Until twenty years ago, for prestige cosmetics, customers in the US would always head to Macy’s or Nordstrom. To buy products of P&G and L’Oreal, customers would go to a Walgreens or some such drugstore. And for professional hair care products, they would go to a salon. When Ulta, a specialty beauty retailer was launched in 1990, it brought them all under one roof—prestige, mass-driven and salon products. The chain today has 675 stores all over the US and plans to increase that number to 1,200 stores over the next few years, with each store stocking about 20,000 products.

Eric Messerschmidt, Vice-President, marketing strategy, loyalty and CRM at Ulta says, the store, over the years, has cultivated over 13 million loyalty customers. Every time the customers came in and shopped, the outlet captured data on how much they bought and kept track of the coupons they redeemed. Events such as its ‘21 Days of Beauty’, that is on at present, have added to more data points.

Data to the rescue

To make its marketing efforts a success, the company had to obtain data, learn from it, develop relevant content and send it via the right channels. “Once you know customer behaviour, and know what they need, we need to stimulate them with the right message so that they come to the store and buy. The concept seems easy, but implementation is not that easy,” says Messerschmidt. Ulta’s data gave them this edge.
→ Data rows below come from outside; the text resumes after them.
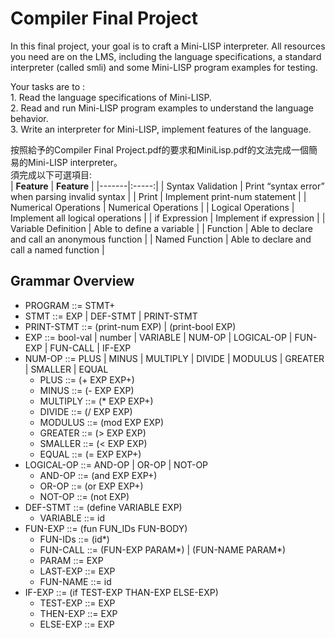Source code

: # Compiler Final Project
In this final project, your goal is to craft a Mini-LISP interpreter. All resources you need are on the LMS, including the language specifications, a standard interpreter (called smli) and some Mini-LISP program examples for testing. 
  
Your tasks are to :  
    1. Read the language specifications of Mini-LISP.  
    2. Read and run Mini-LISP program examples to understand the language behavior.  
    3. Write an interpreter for Mini-LISP, implement features of the language.  

按照給予的Compiler Final Project.pdf的要求和MiniLisp.pdf的文法完成一個簡易的Mini-LISP interpreter。  
須完成以下可選項目:  
| **Feature** | **Feature** |
|-------|:-----:|
| Syntax Validation | Print “syntax error” when parsing invalid syntax |
| Print | Implement print-num statement |
| Numerical Operations | Numerical Operations |
| Logical Operations | Implement all logical operations |
| if Expression | Implement if expression |
| Variable Definition | Able to define a variable  |
| Function | Able to declare and call an anonymous function |
| Named Function | Able to declare and call a named function |

## Grammar Overview
* PROGRAM ::= STMT+  
* STMT ::= EXP | DEF-STMT | PRINT-STMT  
* PRINT-STMT ::= (print-num EXP) | (print-bool EXP)  
* EXP ::= bool-val | number | VARIABLE | NUM-OP | LOGICAL-OP | FUN-EXP | FUN-CALL | IF-EXP  
* NUM-OP ::= PLUS | MINUS | MULTIPLY | DIVIDE | MODULUS | GREATER | SMALLER | EQUAL  
	* PLUS ::= (+ EXP EXP+)  
	* MINUS ::= (- EXP EXP)  
	* MULTIPLY ::= (* EXP EXP+)  
	* DIVIDE ::= (/ EXP EXP)  
	* MODULUS ::= (mod EXP EXP)  
	* GREATER ::= (> EXP EXP)  
	* SMALLER ::= (< EXP EXP)  
	* EQUAL ::= (= EXP EXP+)  
* LOGICAL-OP ::= AND-OP | OR-OP | NOT-OP  
	* AND-OP ::= (and EXP EXP+)  
	* OR-OP ::= (or EXP EXP+)  
	* NOT-OP ::= (not EXP)  
* DEF-STMT ::= (define VARIABLE EXP)  
	* VARIABLE ::= id  
* FUN-EXP ::= (fun FUN_IDs FUN-BODY)  
	* FUN-IDs ::= (id*)  
	* FUN-CALL ::= (FUN-EXP PARAM*) | (FUN-NAME PARAM*)  
	* PARAM ::= EXP  
	* LAST-EXP ::= EXP  
	* FUN-NAME ::= id  
* IF-EXP ::= (if TEST-EXP THAN-EXP ELSE-EXP)  
	* TEST-EXP ::= EXP  
	* THEN-EXP ::= EXP  
	* ELSE-EXP ::= EXP  
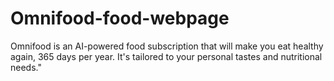 # Omnifood-food-webpage
Omnifood is an AI-powered food subscription that will make you eat healthy again, 365 days per year. It's tailored to your personal tastes and nutritional needs."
It had pockets of information about customers in separate databases – e-commerce, merchandise, loyalty, you name it they had it. The problem was that all the data was sitting in separate databases across seven systems and 38 data feeds. “It was not so easy. Three years ago we did not have an in-house analytics team,” says Messerschmidt.
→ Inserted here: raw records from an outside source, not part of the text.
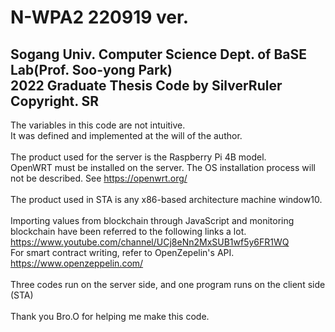 # N-WPA2 220919 ver.<br/>
Sogang Univ. Computer Science Dept. of BaSE Lab(Prof. Soo-yong Park) <br/>
2022 Graduate Thesis Code by SilverRuler <br/>
Copyright. SR <br/>
-------------------------------------
The variables in this code are not intuitive.<br/>
It was defined and implemented at the will of the author.<br/>
<br/>
The product used for the server is the Raspberry Pi 4B model.<br/>
OpenWRT must be installed on the server. The OS installation process will not be described. See https://openwrt.org/<br/>
<br/>
The product used in STA is any x86-based architecture machine window10.<br/>
<br/>
Importing values from blockchain through JavaScript and monitoring blockchain have been referred to the following links a lot.<br/> https://www.youtube.com/channel/UCj8eNn2MxSUB1wf5y6FR1WQ<br/>
For smart contract writing, refer to OpenZepelin's API.<br/> https://www.openzeppelin.com/<br/>
<br/>
Three codes run on the server side, and one program runs on the client side (STA)<br/>
<br/>
Thank you Bro.O for helping me make this code.<br/>
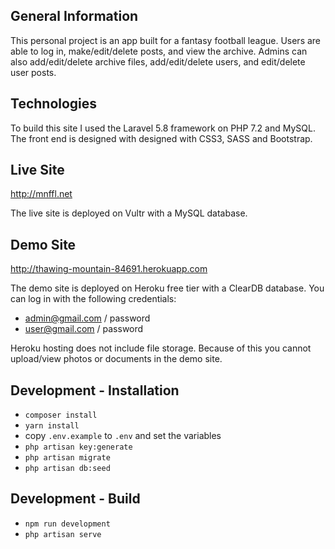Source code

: ## General Information

This personal project is an app built for a fantasy football league. Users are able to log in, make/edit/delete posts, and view the archive. Admins can also add/edit/delete archive files, add/edit/delete users, and edit/delete user posts.


## Technologies

To build this site I used the Laravel 5.8 framework on PHP 7.2 and MySQL. The front end is designed with designed with CSS3, SASS and Bootstrap.


## Live Site

http://mnffl.net

The live site is deployed on Vultr with a MySQL database.


## Demo Site

http://thawing-mountain-84691.herokuapp.com

The demo site is deployed on Heroku free tier with a ClearDB database. You can log in with the following credentials:

- admin@gmail.com / password
- user@gmail.com / password

Heroku hosting does not include file storage. Because of this you cannot upload/view photos or documents in the demo site.


## Development - Installation

- `composer install`
- `yarn install`
- copy `.env.example` to `.env` and set the variables
- `php artisan key:generate`
- `php artisan migrate`
- `php artisan db:seed`


## Development - Build

- `npm run development`
- `php artisan serve`
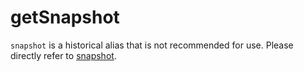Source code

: # getSnapshot

`snapshot` is a historical alias that is not recommended for use. Please directly refer to [snapshot](/reference/advanced/snapshot).
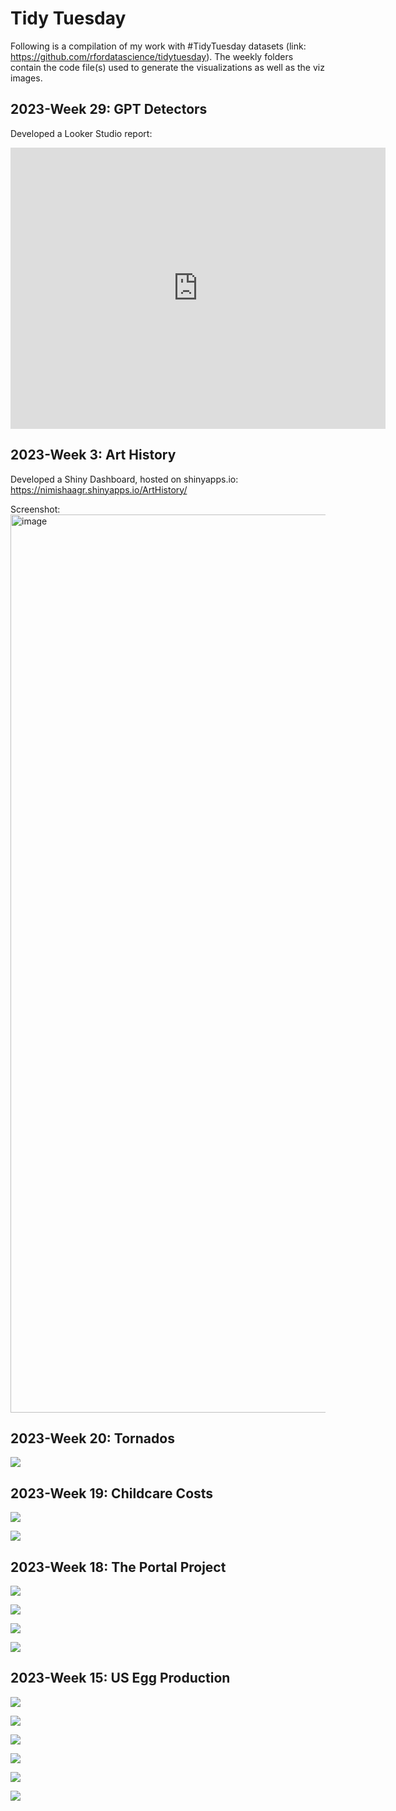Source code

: # Tidy Tuesday 
Following is a compilation of my work with #TidyTuesday datasets (link: https://github.com/rfordatascience/tidytuesday). The weekly folders contain the code file(s) used to generate the visualizations as well as the viz images.

## 2023-Week 29: GPT Detectors

Developed a Looker Studio report:

<iframe width="600" height="450" src="https://lookerstudio.google.com/embed/reporting/4c189f96-6246-42d8-8a7b-8f367b151ac3/page/p_uhal5csbed" frameborder="0" style="border:0" allowfullscreen sandbox="allow-storage-access-by-user-activation allow-scripts allow-same-origin allow-popups allow-popups-to-escape-sandbox"></iframe>

## 2023-Week 3: Art History

Developed a Shiny Dashboard, hosted on shinyapps.io: https://nimishaagr.shinyapps.io/ArtHistory/

Screenshot:
<img width="1437" alt="image" src="https://github.com/nimishaagr/Tidy-Tuesday/assets/21362459/dec45872-697f-4339-8579-36018b0dc51b">

## 2023-Week 20: Tornados

![](/2023-20-Tornados/mags.jpg)

## 2023-Week 19: Childcare Costs

![](/2023-19-ChildcareCosts/utah.jpg)

![](/2023-19-ChildcareCosts/emp-spread.gif)

## 2023-Week 18: The Portal Project

![](/2023-18-PortalProject/big_heavy_rodents.jpg)

![](/2023-18-PortalProject/hfl_wgt.jpg)

![](/2023-18-PortalProject/spcies_density_trtmt.jpg)

![](/2023-18-PortalProject/species_pregnant.jpg)

## 2023-Week 15: US Egg Production

![](/2023-15-EggProduction/cagefree_hg.jpg)

![](/2023-15-EggProduction/all_hatchtable.jpg)

![](/2023-15-EggProduction/hens_sankey.jpg)

![](/2023-15-EggProduction/hens_eggs_division.jpg)

![](/2023-15-EggProduction/hens_months.jpg)

![](/2023-15-EggProduction/eggs_months.jpg)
Ulta’s approach was one size fits all. The problems resulting from that were manifold. If you did not analyse data properly, you could not deliver the relevant content. Investing in tools such as the Adobe Campaign helped address those problems as it aggregated data from diverse databases in one central source. By customising content, Ulta could send loyalty members monthly statements through e-mail that were personalised to indicate their membership status and what they could do to accumulate bonus points. In case the e-mail bounced, members would automatically get a direct mailer. For birthdays, members could automatically double their bonus points by shopping within thebirthday’s month.

“We also started targeting our customers more sharply,” says Messerschmidt.

For instance, if a brand such as Bare Minerals wanted to run an aggressive promotion by offering 40 per cent off, it would not want to target the entire membership base as it would result in a lot of wastage. “So we fine-tuned and targeted particular audiences.”

The company could also test the response by segregating the customers into controlled groups. Because of relevant targeting, Messerschmidt claims that there has been a drastic improvement in the number of e-mailers sent out.

The e-mail deliveries went down by 17 per cent and sales per delivery went up by 141 per cent. “We had doubled the revenue from our e-mail campaign with fewer e-mails,” he says.

The writer was at the Digital Marketing Summit at the invitation of Adobe.